Data for processing:
**********

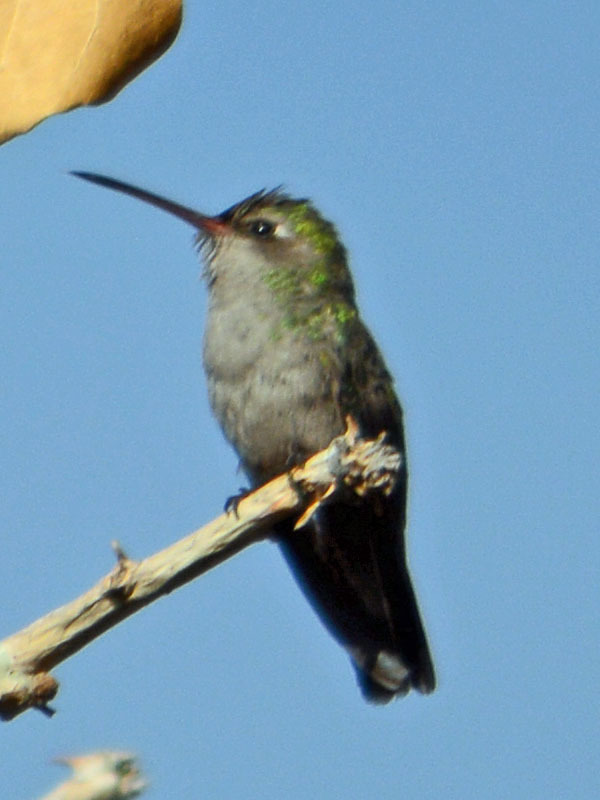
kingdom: Animalia
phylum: Chordata
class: Aves
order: Apodiformes
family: Trochilidae
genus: Cynanthus
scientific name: Cynanthus latirostris
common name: Broad-billed hummingbird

**********

What is required: Copy out every line of text in the items above word for word, leaving out the pictures.

The reply:
kingdom: Animalia
phylum: Chordata
class: Aves
order: Apodiformes
family: Trochilidae
genus: Cynanthus
scientific name: Cynanthus latirostris
common name: Broad-billed hummingbird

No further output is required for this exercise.